Le monde du sabot en déclin
Le règne du sabot commence cependant à décliner, surtout dans les villes. De toute façon, à partir de la fin du siècle - et donc dès avant la mort de Claude - on note la disparition progressive des entreprises artisanales, au profit de grandes industries qui regroupent d’énormes concentrations de capitaux. De nombreuses petites fabriques et ateliers ferment, tandis que s’élèvent de vastes usines. Ce n’est pas par hasard que plusieurs des fils de Claude quittent progressivement l’affaire, qui n’est plus vraiment rentable, malgré la diversification des produits. En plus, les entrepôts sont mal gardés, on y vole comme dans un bois.
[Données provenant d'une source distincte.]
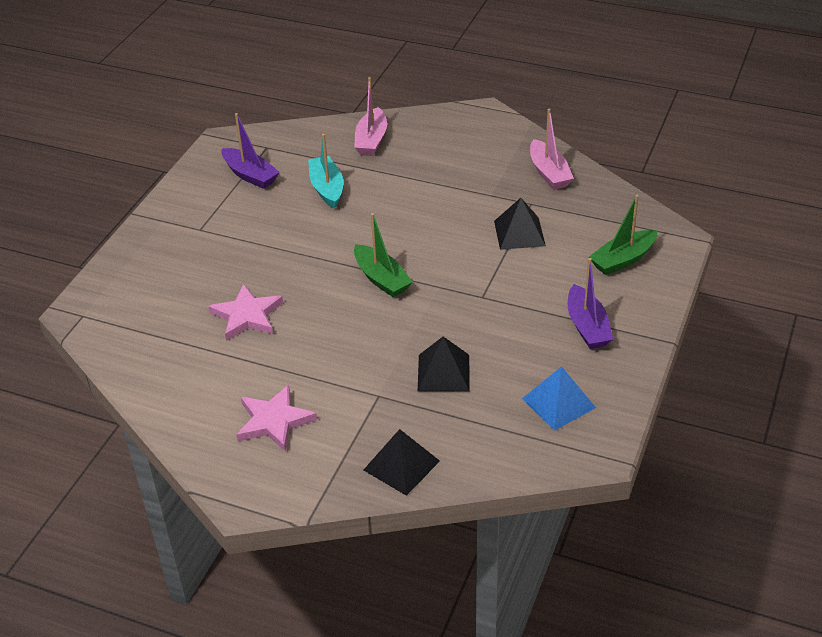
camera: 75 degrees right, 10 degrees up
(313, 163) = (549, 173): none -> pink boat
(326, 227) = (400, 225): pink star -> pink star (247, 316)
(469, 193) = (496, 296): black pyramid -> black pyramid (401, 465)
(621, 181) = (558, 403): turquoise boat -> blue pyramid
Une anecdote m’a été rapportée, par mon père : autour des années 1930, un prêtre est venu apporter à Stéphane une somme assez conséquente : c’est un de vos anciens employés qui avant de mourir vous rend ce bien détourné… je ne peux vous dire son nom, c’est un secret de confession. Bien sûr, du fait de la dépréciation de la monnaie, la somme ne représentait plus grand-chose !
La tentative menée par Stéphane, en 1909, pour sauver la fabrique en l’agrandissant et en construisant une véritable usine, n’aboutit pas. Certes Stéphane, mal conseillé, a fait une spéculation malheureuse pour rembourser plus rapidement les emprunts qu’il avait fait auprès de la famille, mais de toute façon aurait-il surmonté les difficultés liées à un marché plus complexe et devenu de plus en plus concurrentiel ? À la veille de la première guerre mondiale, il dépose le bilan.